• _Work task_
Restate the listing exactly and in full.

• _Records for the exercise_
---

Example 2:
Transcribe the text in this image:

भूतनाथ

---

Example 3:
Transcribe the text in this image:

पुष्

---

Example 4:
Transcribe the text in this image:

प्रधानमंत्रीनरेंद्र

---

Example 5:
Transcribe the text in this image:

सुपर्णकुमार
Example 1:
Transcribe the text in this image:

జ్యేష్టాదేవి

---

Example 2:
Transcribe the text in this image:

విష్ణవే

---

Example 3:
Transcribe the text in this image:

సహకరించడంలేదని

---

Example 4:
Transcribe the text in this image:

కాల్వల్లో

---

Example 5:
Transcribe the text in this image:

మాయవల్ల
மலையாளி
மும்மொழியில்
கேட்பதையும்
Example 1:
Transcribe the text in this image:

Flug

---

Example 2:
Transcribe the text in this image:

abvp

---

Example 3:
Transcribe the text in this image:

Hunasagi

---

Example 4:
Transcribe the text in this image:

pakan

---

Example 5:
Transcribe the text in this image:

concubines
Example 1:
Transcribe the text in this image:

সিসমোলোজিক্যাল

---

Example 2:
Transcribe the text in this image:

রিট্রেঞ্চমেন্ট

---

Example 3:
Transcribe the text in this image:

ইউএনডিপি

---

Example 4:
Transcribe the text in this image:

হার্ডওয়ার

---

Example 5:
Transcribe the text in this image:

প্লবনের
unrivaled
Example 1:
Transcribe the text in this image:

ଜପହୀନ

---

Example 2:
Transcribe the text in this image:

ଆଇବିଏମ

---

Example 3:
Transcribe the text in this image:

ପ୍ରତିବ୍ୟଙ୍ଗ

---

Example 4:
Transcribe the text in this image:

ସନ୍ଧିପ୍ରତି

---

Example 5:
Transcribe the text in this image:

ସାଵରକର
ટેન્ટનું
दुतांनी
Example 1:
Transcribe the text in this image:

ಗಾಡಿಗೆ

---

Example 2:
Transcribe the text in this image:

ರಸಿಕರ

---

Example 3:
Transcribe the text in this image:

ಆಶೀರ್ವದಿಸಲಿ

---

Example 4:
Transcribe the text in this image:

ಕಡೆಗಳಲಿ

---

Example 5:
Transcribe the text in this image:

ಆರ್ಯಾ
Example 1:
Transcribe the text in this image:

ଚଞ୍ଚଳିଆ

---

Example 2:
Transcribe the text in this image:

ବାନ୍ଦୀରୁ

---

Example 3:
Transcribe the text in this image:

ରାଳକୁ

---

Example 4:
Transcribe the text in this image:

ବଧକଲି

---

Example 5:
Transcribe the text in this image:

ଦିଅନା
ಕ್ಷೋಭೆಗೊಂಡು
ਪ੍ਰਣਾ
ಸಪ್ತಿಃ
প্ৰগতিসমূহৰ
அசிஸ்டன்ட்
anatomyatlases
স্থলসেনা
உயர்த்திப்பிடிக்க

• _Output of the exercise_
---

Example 2:
Transcribe the text in this image:

भूतनाथ

---

Example 3:
Transcribe the text in this image:

पुष्

---

Example 4:
Transcribe the text in this image:

प्रधानमंत्रीनरेंद्र

---

Example 5:
Transcribe the text in this image:

सुपर्णकुमार
Example 1:
Transcribe the text in this image:

జ్యేష్టాదేవి

---

Example 2:
Transcribe the text in this image:

విష్ణవే

---

Example 3:
Transcribe the text in this image:

సహకరించడంలేదని

---

Example 4:
Transcribe the text in this image:

కాల్వల్లో

---

Example 5:
Transcribe the text in this image:

మాయవల్ల
மலையாளி
மும்மொழியில்
கேட்பதையும்
Example 1:
Transcribe the text in this image:

Flug

---

Example 2:
Transcribe the text in this image:

abvp

---

Example 3:
Transcribe the text in this image:

Hunasagi

---

Example 4:
Transcribe the text in this image:

pakan

---

Example 5:
Transcribe the text in this image:

concubines
Example 1:
Transcribe the text in this image:

সিসমোলোজিক্যাল

---

Example 2:
Transcribe the text in this image:

রিট্রেঞ্চমেন্ট

---

Example 3:
Transcribe the text in this image:

ইউএনডিপি

---

Example 4:
Transcribe the text in this image:

হার্ডওয়ার

---

Example 5:
Transcribe the text in this image:

প্লবনের
unrivaled
Example 1:
Transcribe the text in this image:

ଜପହୀନ

---

Example 2:
Transcribe the text in this image:

ଆଇବିଏମ

---

Example 3:
Transcribe the text in this image:

ପ୍ରତିବ୍ୟଙ୍ଗ

---

Example 4:
Transcribe the text in this image:

ସନ୍ଧିପ୍ରତି

---

Example 5:
Transcribe the text in this image:

ସାଵରକର
ટેન્ટનું
दुतांनी
Example 1:
Transcribe the text in this image:

ಗಾಡಿಗೆ

---

Example 2:
Transcribe the text in this image:

ರಸಿಕರ

---

Example 3:
Transcribe the text in this image:

ಆಶೀರ್ವದಿಸಲಿ

---

Example 4:
Transcribe the text in this image:

ಕಡೆಗಳಲಿ

---

Example 5:
Transcribe the text in this image:

ಆರ್ಯಾ
Example 1:
Transcribe the text in this image:

ଚଞ୍ଚଳିଆ

---

Example 2:
Transcribe the text in this image:

ବାନ୍ଦୀରୁ

---

Example 3:
Transcribe the text in this image:

ରାଳକୁ

---

Example 4:
Transcribe the text in this image:

ବଧକଲି

---

Example 5:
Transcribe the text in this image:

ଦିଅନା
ಕ್ಷೋಭೆಗೊಂಡು
ਪ੍ਰਣਾ
ಸಪ್ತಿಃ
প্ৰগতিসমূহৰ
அசிஸ்டன்ட்
anatomyatlases
স্থলসেনা
உயர்த்திப்பிடிக்க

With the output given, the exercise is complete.